_Entries provided_
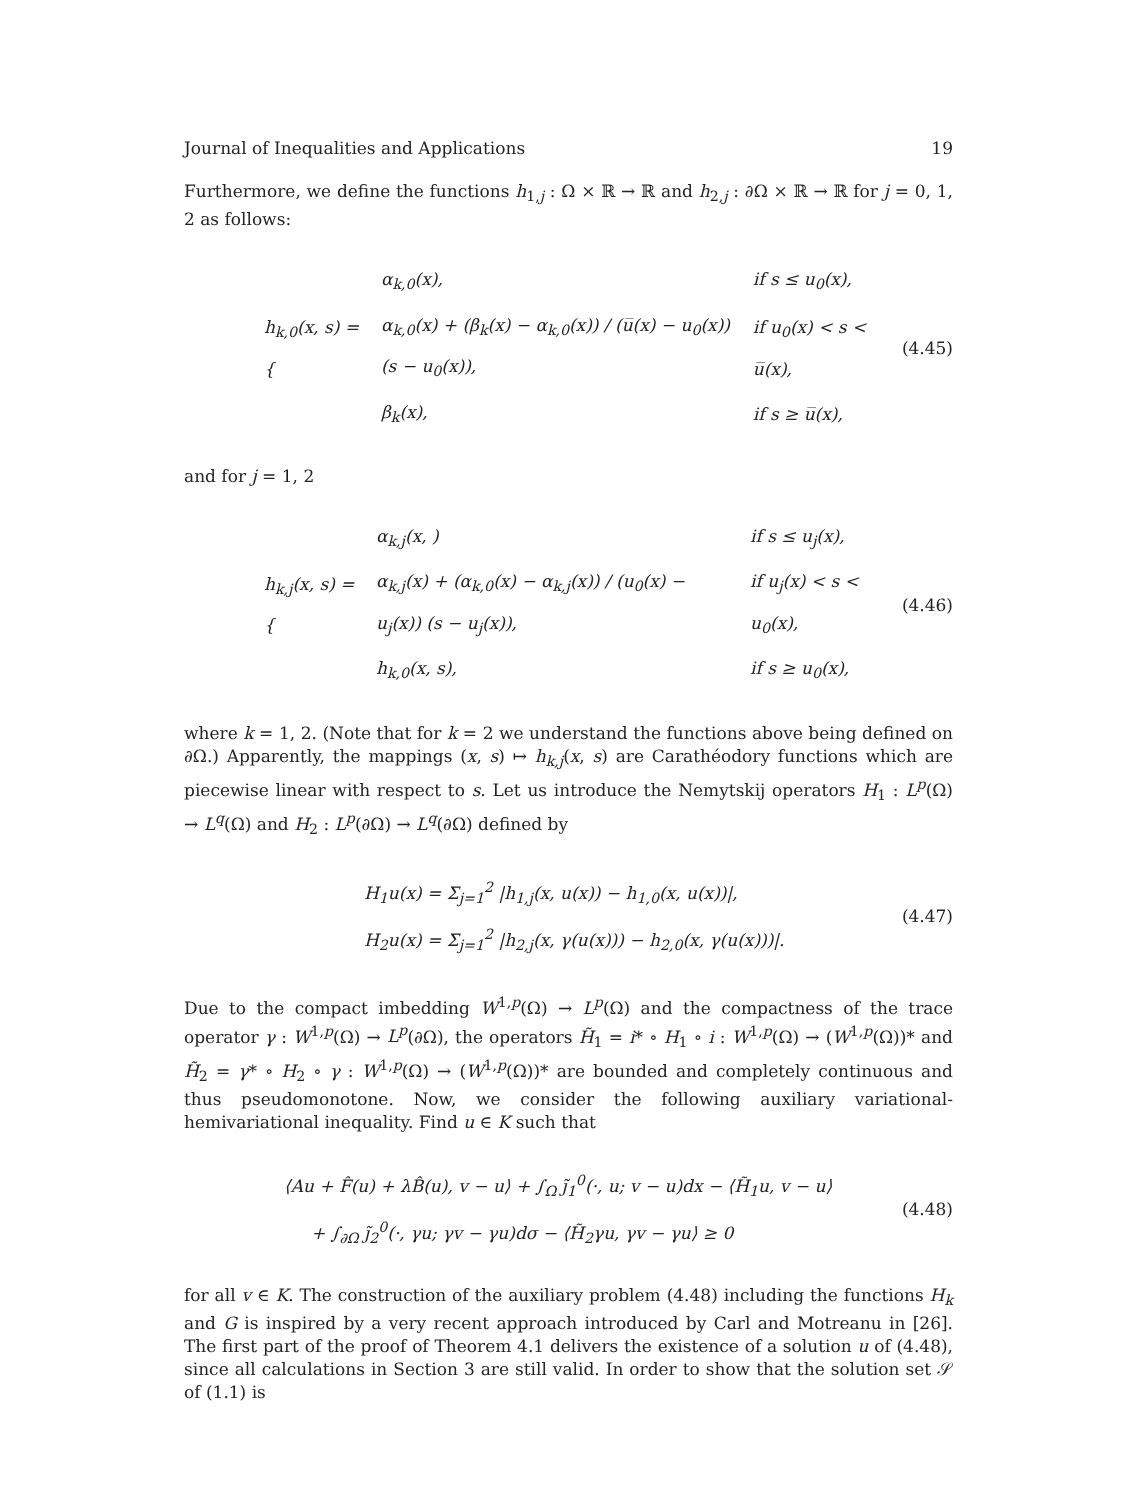Journal of Inequalities and Applications 19
Furthermore, we define the functions h<sub>1,j</sub> : Ω × ℝ → ℝ and h<sub>2,j</sub> : ∂Ω × ℝ → ℝ for j = 0, 1, 2 as follows:
| h<sub>k,0</sub>(x, s) = { | α<sub>k,0</sub>(x), | if s ≤ u<sub>0</sub>(x), |
| | α<sub>k,0</sub>(x) + (β<sub>k</sub>(x) − α<sub>k,0</sub>(x)) / (u̅(x) − u<sub>0</sub>(x)) (s − u<sub>0</sub>(x)), | if u<sub>0</sub>(x) < s < u̅(x), |
| | β<sub>k</sub>(x), | if s ≥ u̅(x), |
(4.45)
and for j = 1, 2
| h<sub>k,j</sub>(x, s) = { | α<sub>k,j</sub>(x, ) | if s ≤ u<sub>j</sub>(x), |
| | α<sub>k,j</sub>(x) + (α<sub>k,0</sub>(x) − α<sub>k,j</sub>(x)) / (u<sub>0</sub>(x) − u<sub>j</sub>(x)) (s − u<sub>j</sub>(x)), | if u<sub>j</sub>(x) < s < u<sub>0</sub>(x), |
| | h<sub>k,0</sub>(x, s), | if s ≥ u<sub>0</sub>(x), |
(4.46)
where k = 1, 2. (Note that for k = 2 we understand the functions above being defined on ∂Ω.) Apparently, the mappings (x, s) ↦ h<sub>k,j</sub>(x, s) are Carathéodory functions which are piecewise linear with respect to s. Let us introduce the Nemytskij operators H<sub>1</sub> : L<sup>p</sup>(Ω) → L<sup>q</sup>(Ω) and H<sub>2</sub> : L<sup>p</sup>(∂Ω) → L<sup>q</sup>(∂Ω) defined by
H<sub>1</sub>u(x) = Σ<sub>j=1</sub><sup>2</sup> |h<sub>1,j</sub>(x, u(x)) − h<sub>1,0</sub>(x, u(x))|,
H<sub>2</sub>u(x) = Σ<sub>j=1</sub><sup>2</sup> |h<sub>2,j</sub>(x, γ(u(x))) − h<sub>2,0</sub>(x, γ(u(x)))|.
(4.47)
Due to the compact imbedding W<sup>1,p</sup>(Ω) → L<sup>p</sup>(Ω) and the compactness of the trace operator γ : W<sup>1,p</sup>(Ω) → L<sup>p</sup>(∂Ω), the operators H̃<sub>1</sub> = i* ∘ H<sub>1</sub> ∘ i : W<sup>1,p</sup>(Ω) → (W<sup>1,p</sup>(Ω))* and H̃<sub>2</sub> = γ* ∘ H<sub>2</sub> ∘ γ : W<sup>1,p</sup>(Ω) → (W<sup>1,p</sup>(Ω))* are bounded and completely continuous and thus pseudomonotone. Now, we consider the following auxiliary variational-hemivariational inequality. Find u ∈ K such that
⟨Au + F̂(u) + λB̂(u), v − u⟩ + ∫<sub>Ω</sub> j̃<sub>1</sub><sup>0</sup>(·, u; v − u)dx − ⟨H̃<sub>1</sub>u, v − u⟩
+ ∫<sub>∂Ω</sub> j̃<sub>2</sub><sup>0</sup>(·, γu; γv − γu)dσ − ⟨H̃<sub>2</sub>γu, γv − γu⟩ ≥ 0
(4.48)
for all v ∈ K. The construction of the auxiliary problem (4.48) including the functions H<sub>k</sub> and G is inspired by a very recent approach introduced by Carl and Motreanu in [26]. The first part of the proof of Theorem 4.1 delivers the existence of a solution u of (4.48), since all calculations in Section 3 are still valid. In order to show that the solution set 𝒮 of (1.1) is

_The problem_
Print nothing except the lines from the line containing "H<sub>1</sub>u(x) = Σ<sub>j=1</sub><sup>2</sup>" to the end of the listing, exactly as written.

_Answer section_
H<sub>1</sub>u(x) = Σ<sub>j=1</sub><sup>2</sup> |h<sub>1,j</sub>(x, u(x)) − h<sub>1,0</sub>(x, u(x))|,
H<sub>2</sub>u(x) = Σ<sub>j=1</sub><sup>2</sup> |h<sub>2,j</sub>(x, γ(u(x))) − h<sub>2,0</sub>(x, γ(u(x)))|.
(4.47)
Due to the compact imbedding W<sup>1,p</sup>(Ω) → L<sup>p</sup>(Ω) and the compactness of the trace operator γ : W<sup>1,p</sup>(Ω) → L<sup>p</sup>(∂Ω), the operators H̃<sub>1</sub> = i* ∘ H<sub>1</sub> ∘ i : W<sup>1,p</sup>(Ω) → (W<sup>1,p</sup>(Ω))* and H̃<sub>2</sub> = γ* ∘ H<sub>2</sub> ∘ γ : W<sup>1,p</sup>(Ω) → (W<sup>1,p</sup>(Ω))* are bounded and completely continuous and thus pseudomonotone. Now, we consider the following auxiliary variational-hemivariational inequality. Find u ∈ K such that
⟨Au + F̂(u) + λB̂(u), v − u⟩ + ∫<sub>Ω</sub> j̃<sub>1</sub><sup>0</sup>(·, u; v − u)dx − ⟨H̃<sub>1</sub>u, v − u⟩
+ ∫<sub>∂Ω</sub> j̃<sub>2</sub><sup>0</sup>(·, γu; γv − γu)dσ − ⟨H̃<sub>2</sub>γu, γv − γu⟩ ≥ 0
(4.48)
for all v ∈ K. The construction of the auxiliary problem (4.48) including the functions H<sub>k</sub> and G is inspired by a very recent approach introduced by Carl and Motreanu in [26]. The first part of the proof of Theorem 4.1 delivers the existence of a solution u of (4.48), since all calculations in Section 3 are still valid. In order to show that the solution set 𝒮 of (1.1) is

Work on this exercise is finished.